Cultivating Learning and Innovation II: Pioneering and Protest

Genuine learning and advancement in the church, as in all aspects of life, will generally be led by a few people who are willing to break from the herd instincts of the crowd. If we are going to be innovative in mission, we will need to foster a pioneering spirit because, as we have seen, more of the same is not going to get the job done.

Pioneers have to be a particularly hardy bunch. New social and religious movements inevitably arise as a protest against the status quo, which in turn arouses sometimes stern opposition from the system from which they emerge (e.g., the Celts and the Roman Catholics, Francis and the popes, Wesley and Booth and the Anglicans, Martin Luther King and the civil rights movement, etc.).
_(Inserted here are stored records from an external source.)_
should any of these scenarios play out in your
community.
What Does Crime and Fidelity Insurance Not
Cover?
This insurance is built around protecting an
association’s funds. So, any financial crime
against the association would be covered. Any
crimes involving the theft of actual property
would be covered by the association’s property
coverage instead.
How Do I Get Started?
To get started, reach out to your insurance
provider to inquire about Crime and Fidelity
Machiavelli was not far wrong when he said, “Nothing is more difficult to carry out, nor more doubtful of success, nor more dangerous to handle, than achieving a new order of things.” Would-be innovator-reformers will have adversaries who directly benefit from the old order and halfhearted defenders (lukewarm largely because of fear of the adversaries) who would benefit from the new. It’s the reason why the church's historical prophets and apostles are almost always persecuted and tend to stand alone.
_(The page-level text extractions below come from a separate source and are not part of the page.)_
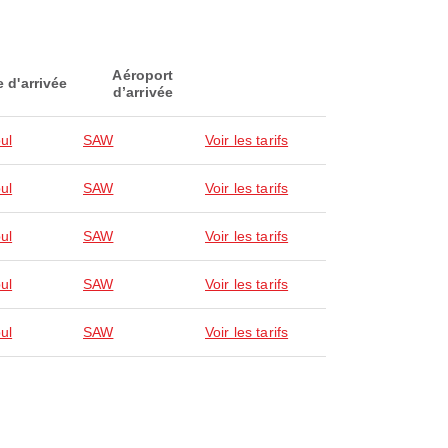
Aéroport
e d'arrivée
d’arrivée
ul
SAW
Voir les tarifs
ul
SAW
Voir les tarifs
ul
SAW
Voir les tarifs
ul
SAW
Voir les tarifs
ul
SAW
Voir les tarifs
At all turning points in history, when the older forms are dying, new possibilities are created by a few people who are not afraid to stand out and risk security. Susan B. Anthony, the remarkable civil rights activist and pioneer of the women’s suffrage movement in the United States, knew this all too well. Speaking from experience, she said,

Cautious, careful people always casting about to preserve their reputation and social standing, never can bring about a reform. Those who are really in earnest must be willing to be anything or nothing in the world’s estimation, and publicly and privately, in season and out, avow their sympathy with despised and persecuted ideas and their advocates, and bear the consequences.

She could have been talking here about St. Patrick, Martin Luther, Nelson Mandela, or Gandhi—or Jesus, for that matter. All genuine reformers tend to suffer for their cause. In order to develop a pioneering missional spirit, a capacity for genuine ecclesial innovation, let alone engender daring discipleship, we are going to need the capacity to take a courageous stand when and where necessary.